Opgeslagen gegevensrijen
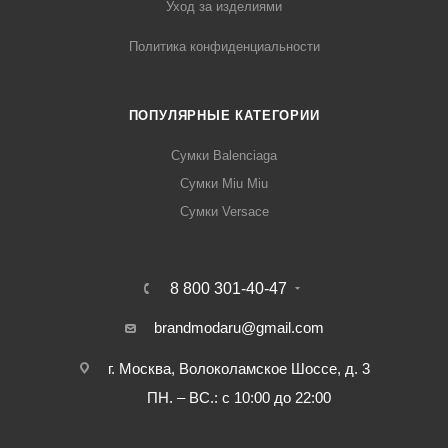
Уход за изделиями
Политика конфиденциальности
ПОПУЛЯРНЫЕ КАТЕГОРИИ
Сумки Balenciaga
Сумки Miu Miu
Сумки Versace
8 800 301-40-47
brandmodaru@gmail.com
г. Москва, Волоколамское Шоссе, д. 3
ПН. – ВС.: с 10:00 до 22:00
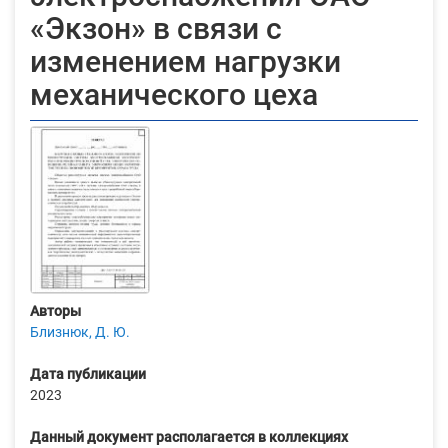
«Экзон» в связи с
изменением нагрузки
механического цеха
Авторы
Близнюк, Д. Ю.
Дата публикации
2023
Данный документ располагается в коллекциях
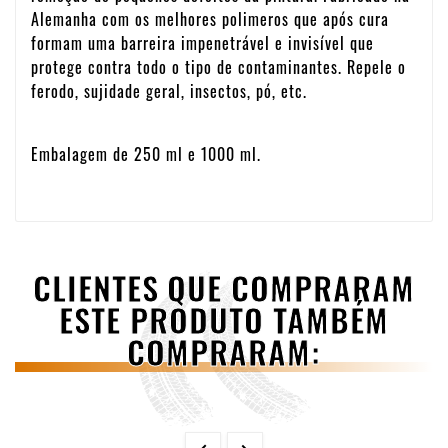
Alemanha com os melhores polimeros que após cura
formam uma barreira impenetrável e invisível que
protege contra todo o tipo de contaminantes. Repele o
ferodo, sujidade geral, insectos, pó, etc.
Embalagem de 250 ml e 1000 ml.
CLIENTES QUE COMPRARAM
ESTE PRODUTO TAMBÉM
COMPRARAM:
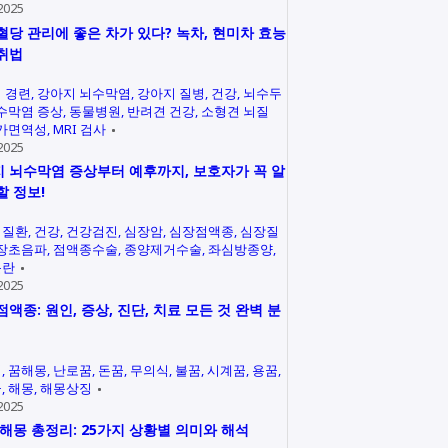
2025
혈당 관리에 좋은 차가 있다? 녹차, 현미차 효능
취법
 경련
강아지 뇌수막염
강아지 질병
건강
뇌수두
수막염 증상
동물병원
반려견 건강
소형견 뇌질
가면역성
MRI 검사
2025
 뇌수막염 증상부터 예후까지, 보호자가 꼭 알
할 정보!
력질환
건강
건강검진
심장암
심장점액종
심장질
장초음파
점액종수술
종양제거수술
좌심방종양
곤란
2025
점액종: 원인, 증상, 진단, 치료 모든 것 완벽 분
석
꿈해몽
난로꿈
돈꿈
무의식
불꿈
시계꿈
용꿈
꿈
해몽
해몽상징
2025
 해몽 총정리: 25가지 상황별 의미와 해석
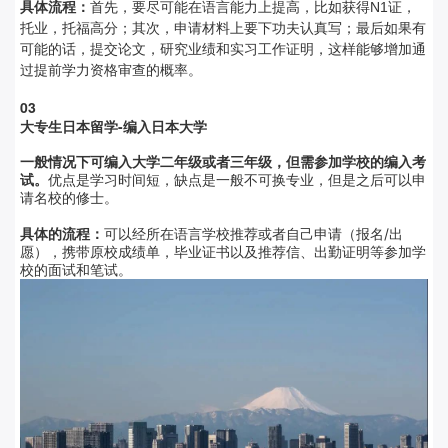
具体流程：
首先，要尽可能在语言能力上提高，比如获得N1证，
托业，托福高分；其次，申请材料上要下功夫认真写；最后如果有
可能的话，提交论文，研究业绩和实习工作证明，这样能够增加通
过提前学力资格审查的概率。
0
3
大专生日本留学-
编入日本大学
一般情况下可编入大学二年级或者三年级，但需参加学校的编入考
试。
优点是学习时间短，缺点是一般不可换专业，但是之后可以申
请名校的修士。
具体的流程：
可以经所在语言学校推荐或者自己申请（报名/出
愿），携带原校成绩单，毕业证书以及推荐信、出勤证明等参加学
校的面试和笔试。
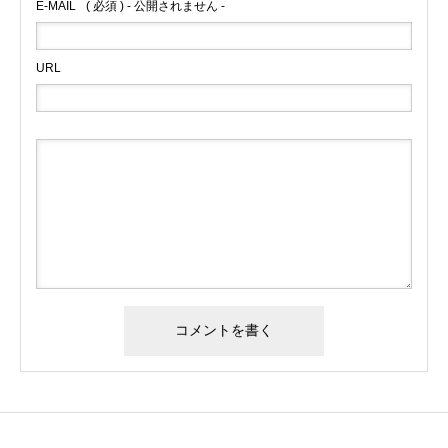
E-MAIL
( 必須 ) - 公開されません -
URL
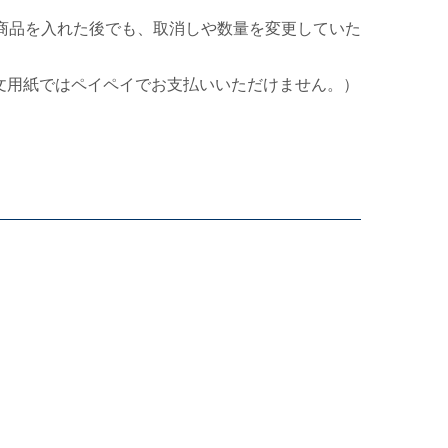
商品を入れた後でも、取消しや数量を変更していた
文用紙ではペイペイでお支払いいただけません。）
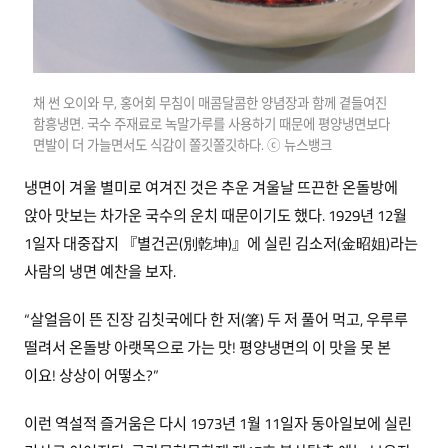
채 썬 오이와 무, 홍어회 무침이 매콤달콤한 양념장과 함께 곁들여진
함흥냉면. 국수 주재료로 녹말가루를 사용하기 때문에 평양냉면보다
면발이 더 가늘면서도 식감이 쫄깃쫄깃하다. ⓒ 뉴스뱅크
냉면이 겨울 별미로 여겨진 것은 추운 겨울날 뜨끈한 온돌방에
앉아 맛보는 차가운 국수의 운치 때문이기도 했다. 1929년 12월
1일자 대중잡지 『별건곤(別亁坤)』에 실린 김소저(金昭姐)라는
사람의 냉면 예찬을 보자.
“살얼음이 뜬 진장 김칫국에다 한 저(箸) 두 저 풀어 먹고, 우루루
떨려서 온돌방 아랫목으로 가는 맛! 평양냉면의 이 맛을 못 본
이요! 상상이 어떻소?”
이런 역설적 즐거움은 다시 1973년 1월 11일자 동아일보에 실린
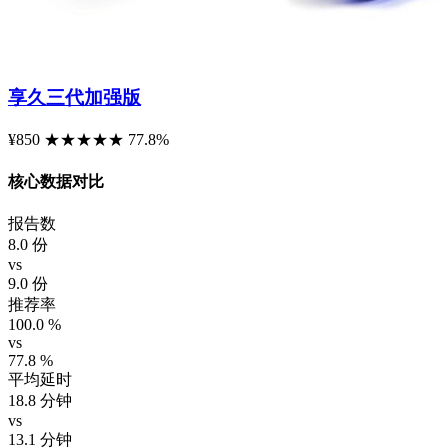
享久三代加强版
¥850
★
★
★
★
★
77.8%
核心数据对比
报告数
8.0
份
vs
9.0
份
推荐率
100.0
%
vs
77.8
%
平均延时
18.8
分钟
vs
13.1
分钟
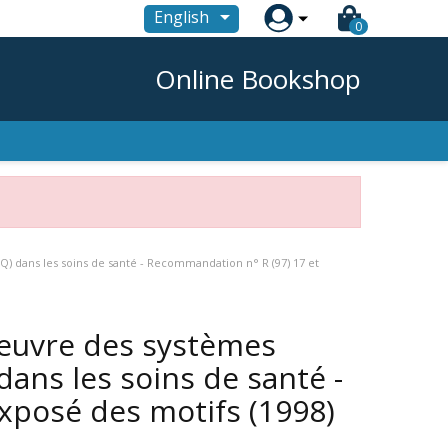

English
0
Online Bookshop
Q) dans les soins de santé - Recommandation n° R (97) 17 et
oeuvre des systèmes
dans les soins de santé -
exposé des motifs
(1998)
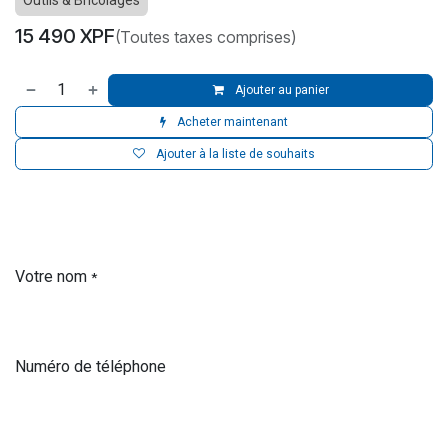
Outils & Bricolages
15 490
XPF
(Toutes taxes comprises)
Ajouter au panier
Acheter maintenant
Ajouter à la liste de souhaits
Votre nom
*
Numéro de téléphone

Opdracht: Geef alle bovenstaande rijen letterlijk weer, zonder de afbeeldingen.

Uitvoer opdracht:
Уход за изделиями
Политика конфиденциальности
ПОПУЛЯРНЫЕ КАТЕГОРИИ
Сумки Balenciaga
Сумки Miu Miu
Сумки Versace
8 800 301-40-47
brandmodaru@gmail.com
г. Москва, Волоколамское Шоссе, д. 3
ПН. – ВС.: с 10:00 до 22:00
«Экзон» в связи с
изменением нагрузки
механического цеха
Авторы
Близнюк, Д. Ю.
Дата публикации
2023
Данный документ располагается в коллекциях
Alemanha com os melhores polimeros que após cura
formam uma barreira impenetrável e invisível que
protege contra todo o tipo de contaminantes. Repele o
ferodo, sujidade geral, insectos, pó, etc.
Embalagem de 250 ml e 1000 ml.
CLIENTES QUE COMPRARAM
ESTE PRODUTO TAMBÉM
COMPRARAM:
2025
혈당 관리에 좋은 차가 있다? 녹차, 현미차 효능
취법
 경련
강아지 뇌수막염
강아지 질병
건강
뇌수두
수막염 증상
동물병원
반려견 건강
소형견 뇌질
가면역성
MRI 검사
2025
 뇌수막염 증상부터 예후까지, 보호자가 꼭 알
할 정보!
력질환
건강
건강검진
심장암
심장점액종
심장질
장초음파
점액종수술
종양제거수술
좌심방종양
곤란
2025
점액종: 원인, 증상, 진단, 치료 모든 것 완벽 분
석
꿈해몽
난로꿈
돈꿈
무의식
불꿈
시계꿈
용꿈
꿈
해몽
해몽상징
2025
 해몽 총정리: 25가지 상황별 의미와 해석
具体流程：
首先，要尽可能在语言能力上提高，比如获得N1证，
托业，托福高分；其次，申请材料上要下功夫认真写；最后如果有
可能的话，提交论文，研究业绩和实习工作证明，这样能够增加通
过提前学力资格审查的概率。
0
3
大专生日本留学-
编入日本大学
一般情况下可编入大学二年级或者三年级，但需参加学校的编入考
试。
优点是学习时间短，缺点是一般不可换专业，但是之后可以申
请名校的修士。
具体的流程：
可以经所在语言学校推荐或者自己申请（报名/出
愿），携带原校成绩单，毕业证书以及推荐信、出勤证明等参加学
校的面试和笔试。
E-MAIL
( 必須 ) - 公開されません -
URL
商品を入れた後でも、取消しや数量を変更していた
文用紙ではペイペイでお支払いいただけません。）
채 썬 오이와 무, 홍어회 무침이 매콤달콤한 양념장과 함께 곁들여진
함흥냉면. 국수 주재료로 녹말가루를 사용하기 때문에 평양냉면보다
면발이 더 가늘면서도 식감이 쫄깃쫄깃하다. ⓒ 뉴스뱅크
냉면이 겨울 별미로 여겨진 것은 추운 겨울날 뜨끈한 온돌방에
앉아 맛보는 차가운 국수의 운치 때문이기도 했다. 1929년 12월
1일자 대중잡지 『별건곤(別亁坤)』에 실린 김소저(金昭姐)라는
사람의 냉면 예찬을 보자.
“살얼음이 뜬 진장 김칫국에다 한 저(箸) 두 저 풀어 먹고, 우루루
떨려서 온돌방 아랫목으로 가는 맛! 평양냉면의 이 맛을 못 본
이요! 상상이 어떻소?”
이런 역설적 즐거움은 다시 1973년 1월 11일자 동아일보에 실린
享久三代加强版
¥850
★
★
★
★
★
77.8%
核心数据对比
报告数
8.0
份
vs
9.0
份
推荐率
100.0
%
vs
77.8
%
平均延时
18.8
分钟
vs
13.1
分钟

English
0
Online Bookshop
Q) dans les soins de santé - Recommandation n° R (97) 17 et
oeuvre des systèmes
dans les soins de santé -
exposé des motifs
(1998)
Outils & Bricolages
15 490
XPF
(Toutes taxes comprises)
Ajouter au panier
Acheter maintenant
Ajouter à la liste de souhaits
Votre nom
*
Numéro de téléphone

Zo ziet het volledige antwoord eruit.